We as physicians find the use of T3 mixed with a sustained release agent (SR-T3) to be a reasonable and acceptable form of treatment, and we use it as a standard form of patient care. As physicians from all 50 states, with diverse backgrounds ranging from Ob-Gyn to Family Practice, we as a group believe the following:

  1. Non-specific symptoms consistent with low thyroid function that are, at times, attributed to conditions such as chronic fatigue syndrome, myalgia and depression, often respond well to increasing the patient’s oral temperature to 98.6 degrees (on average) using SR-T3 therapy.
  2. We do not feel that every patient with an oral temperature that averages less than 98.6 degrees or every patient that has these symptoms needs SR-T3 therapy. We recognize that there are other medical conditions aside from Wilson’s Temperature Syndrome (WTS) that can cause these symptoms and these symptoms can respond to other treatment modalities.
  3. These symptoms can respond well to normalization of the body temperature with SR-T3 therapy even when all blood tests, including thyroid function studies, are normal.
  4. These symptoms and the oral temperature will often remain improved after SR-T3 therapy has been discontinued.
  5. This suggests that SR-T3 therapy can be used to recalibrate a patient’s physiology in much the same way that the short-term use of female hormones for regulating periods can restore long-term, normal menstrual rhythm.
  6. The pathological defect in Wilson’s Temperature Syndrome and the mechanism by which Wilson’s T-3 protocol (WT3 protocol) corrects Wilson’s Temperature Syndrome are not completely understood. Though Wilson’s Temperature Syndrome could involve a defect in peripheral thyroid hormone conversion and/or expression, it is possible that there may be a plurality of mechanisms involved that all contribute to the same end – decreased body temperature – and some of these mechanisms may not be thyroid related. It appears that correcting the body temperature often corrects the underlying problem.
  7. The WT3 protocol as described in the Doctor’s Manual for Wilson’s Temperature Syndrome is generally well tolerated. It is not completely without risk and SR-T3 therapy must be carefully managed and monitored. However, in our experience, for most patients, the potential benefits greatly outweigh the risks.
  8. We do not feel that studies done with suppressive doses of T4 necessarily apply to suppressive doses of T3 therapy. We do not feel that low TSH levels necessarily indicate hyperthyroidism or are necessarily accompanied by symptoms of hyperthyroidism.
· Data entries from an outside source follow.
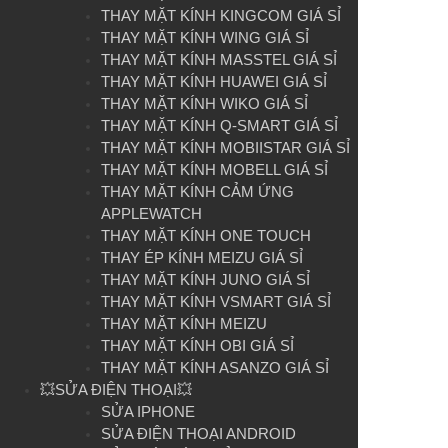
THAY MẶT KÍNH KINGCOM GIÁ SỈ
THAY MẶT KÍNH WING GIÁ SỈ
THAY MẶT KÍNH MASSTEL GIÁ SỈ
THAY MẶT KÍNH HUAWEI GIÁ SỈ
THAY MẶT KÍNH WIKO GIÁ SỈ
THAY MẶT KÍNH Q-SMART GIÁ SỈ
THAY MẶT KÍNH MOBIISTAR GIÁ SỈ
THAY MẶT KÍNH MOBELL GIÁ SỈ
THAY MẶT KÍNH CẢM ỨNG
APPLEWATCH
THAY MẶT KÍNH ONE TOUCH
THAY ÉP KÍNH MEIZU GIÁ SỈ
THAY MẶT KÍNH JUNO GIÁ SỈ
THAY MẶT KÍNH VSMART GIÁ SỈ
THAY MẶT KÍNH MEIZU
THAY MẶT KÍNH OBI GIÁ SỈ
THAY MẶT KÍNH ASANZO GIÁ SỈ
💥SỬA ĐIỆN THOẠI💥
SỬA IPHONE
SỬA ĐIỆN THOẠI ANDROID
Indeed, patients on suppressive doses of T4 with low TSH levels can still have low temperatures and symptoms consistent with hypothyroidism.
  9. We do not feel that the debilitating symptoms we treat are simply a “normal part of living.” Indeed, many other doctors recognize these symptoms as needing treatment. Many of our patients have gone from doctor to doctor and have had the same symptoms treated in different ways.
  10. We do not feel that the improvement in symptoms that are obtained by normalizing body temperatures with the WT3 protocol can be attributed to the placebo effect.
  11. The symptoms we treat often do not get better “on their own.” Many of our patients have suffered with the debilitating effects of these symptoms for many, many years.

 

About the Author:

Denis Wilson, MD described Wilson 's Temperature Syndrome in 1988 after observing people with symptoms of low thyroid and low body temperature, yet who had normal blood tests. He found that by normalizing their temperatures with T3 (without T4) their symptoms often remained improved even after the treatment was discontinued. He was the first doctor to use sustained-release T3.

One Comment

  1. Cheryl April 24, 2013 at 10:39 pm - Reply

    What happened to treat the patient not the machine? How about treat the patient not the blood test!